= What is required =
In the records below, retype the lines verbatim, starting with the line containing "intended Kubernetes versions." and continuing through the line containing "Workload VIP Network|TKG-WLD-VIP|172.16.18.1/26|N/A|172.16.18.2", including both of those lines.

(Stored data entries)

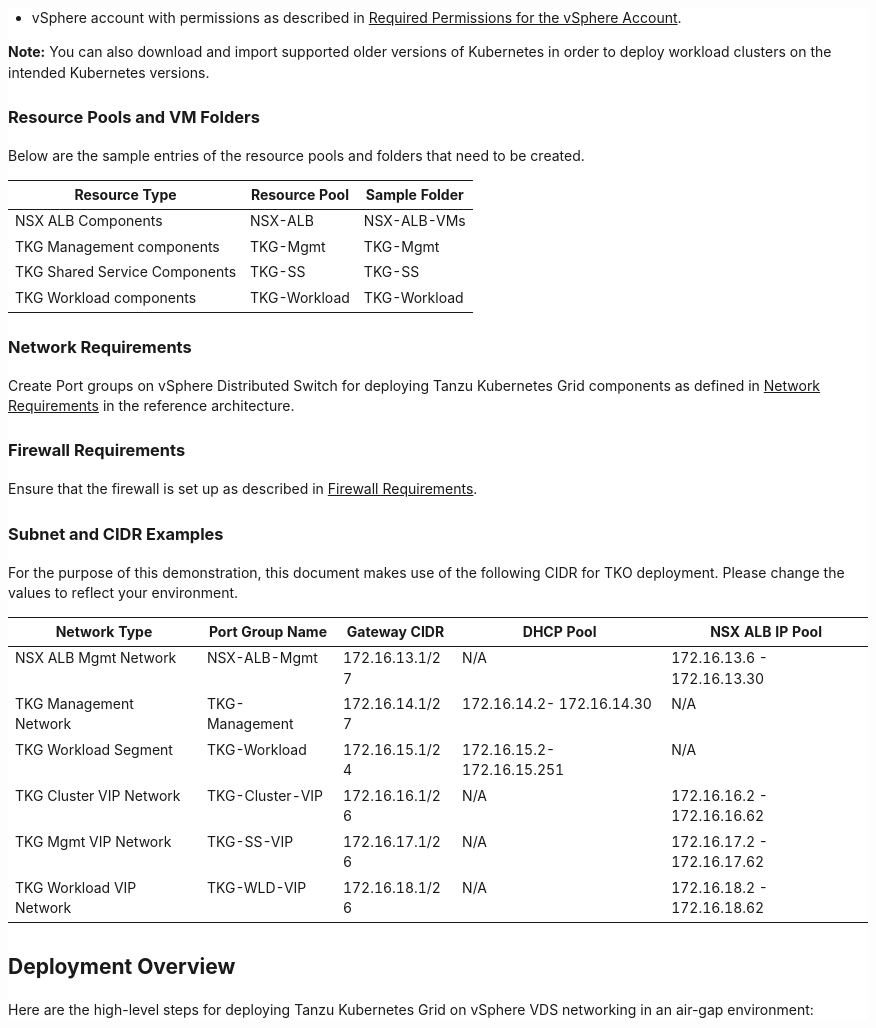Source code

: - vSphere account with permissions as described in [Required Permissions for the vSphere Account](https://docs.vmware.com/en/VMware-Tanzu-Kubernetes-Grid/1.5/vmware-tanzu-kubernetes-grid-15/GUID-mgmt-clusters-vsphere.html#required-permissions-for-the-vsphere-account-5).

**Note:** You can also download and import supported older versions of Kubernetes in order to deploy workload clusters on the intended Kubernetes versions.

### Resource Pools and VM Folders
Below are the sample entries of the resource pools and folders that need to be created.

|**Resource Type**|**Resource Pool**|**Sample Folder**|
| --- | --- | --- |
|NSX ALB Components|NSX-ALB|NSX-ALB-VMs|
|TKG Management components|TKG-Mgmt|TKG-Mgmt|
|TKG Shared Service Components|TKG-SS|TKG-SS|
|TKG Workload components|TKG-Workload|TKG-Workload|

### <a id=network-requirements> </a> **Network Requirements**

Create Port groups on vSphere Distributed Switch for deploying Tanzu Kubernetes Grid components as defined in [Network Requirements](../reference-designs/vsphere-vds-airgap.md) in the reference architecture. 

### <a id=firewall-requirements> </a> **Firewall Requirements**
Ensure that the firewall is set up as described in [Firewall Requirements](../reference-designs/vsphere-vds-airgap.md/#a-idfirewall-requirements-a-firewall-requirements). 

### Subnet and CIDR Examples
For the purpose of this demonstration, this document makes use of the following CIDR for TKO deployment. Please change the values to reflect your environment.

|**Network Type**|**Port Group Name**|**Gateway CIDR**|**DHCP Pool**|**NSX ALB IP Pool**|
| --- | --- | --- | --- | --- |
|NSX ALB Mgmt Network|NSX-ALB-Mgmt|172.16.13.1/27|N/A|172.16.13.6 - 172.16.13.30|
|TKG Management Network|TKG-Management|172.16.14.1/27|172.16.14.2- 172.16.14.30|N/A|
|TKG Workload Segment|TKG-Workload|172.16.15.1/24|172.16.15.2- 172.16.15.251|N/A|
|TKG Cluster VIP Network|TKG-Cluster-VIP|172.16.16.1/26|N/A|172.16.16.2 - 172.16.16.62|
|TKG Mgmt VIP Network|TKG-SS-VIP|172.16.17.1/26|N/A|172.16.17.2 - 172.16.17.62|
|TKG Workload VIP Network|TKG-WLD-VIP|172.16.18.1/26|N/A|172.16.18.2 - 172.16.18.62|

## Deployment Overview
Here are the high-level steps for deploying Tanzu Kubernetes Grid on vSphere VDS networking in an air-gap environment:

= Task solution =
**Note:** You can also download and import supported older versions of Kubernetes in order to deploy workload clusters on the intended Kubernetes versions.

### Resource Pools and VM Folders
Below are the sample entries of the resource pools and folders that need to be created.

|**Resource Type**|**Resource Pool**|**Sample Folder**|
| --- | --- | --- |
|NSX ALB Components|NSX-ALB|NSX-ALB-VMs|
|TKG Management components|TKG-Mgmt|TKG-Mgmt|
|TKG Shared Service Components|TKG-SS|TKG-SS|
|TKG Workload components|TKG-Workload|TKG-Workload|

### <a id=network-requirements> </a> **Network Requirements**

Create Port groups on vSphere Distributed Switch for deploying Tanzu Kubernetes Grid components as defined in [Network Requirements](../reference-designs/vsphere-vds-airgap.md) in the reference architecture. 

### <a id=firewall-requirements> </a> **Firewall Requirements**
Ensure that the firewall is set up as described in [Firewall Requirements](../reference-designs/vsphere-vds-airgap.md/#a-idfirewall-requirements-a-firewall-requirements). 

### Subnet and CIDR Examples
For the purpose of this demonstration, this document makes use of the following CIDR for TKO deployment. Please change the values to reflect your environment.

|**Network Type**|**Port Group Name**|**Gateway CIDR**|**DHCP Pool**|**NSX ALB IP Pool**|
| --- | --- | --- | --- | --- |
|NSX ALB Mgmt Network|NSX-ALB-Mgmt|172.16.13.1/27|N/A|172.16.13.6 - 172.16.13.30|
|TKG Management Network|TKG-Management|172.16.14.1/27|172.16.14.2- 172.16.14.30|N/A|
|TKG Workload Segment|TKG-Workload|172.16.15.1/24|172.16.15.2- 172.16.15.251|N/A|
|TKG Cluster VIP Network|TKG-Cluster-VIP|172.16.16.1/26|N/A|172.16.16.2 - 172.16.16.62|
|TKG Mgmt VIP Network|TKG-SS-VIP|172.16.17.1/26|N/A|172.16.17.2 - 172.16.17.62|
|TKG Workload VIP Network|TKG-WLD-VIP|172.16.18.1/26|N/A|172.16.18.2 - 172.16.18.62|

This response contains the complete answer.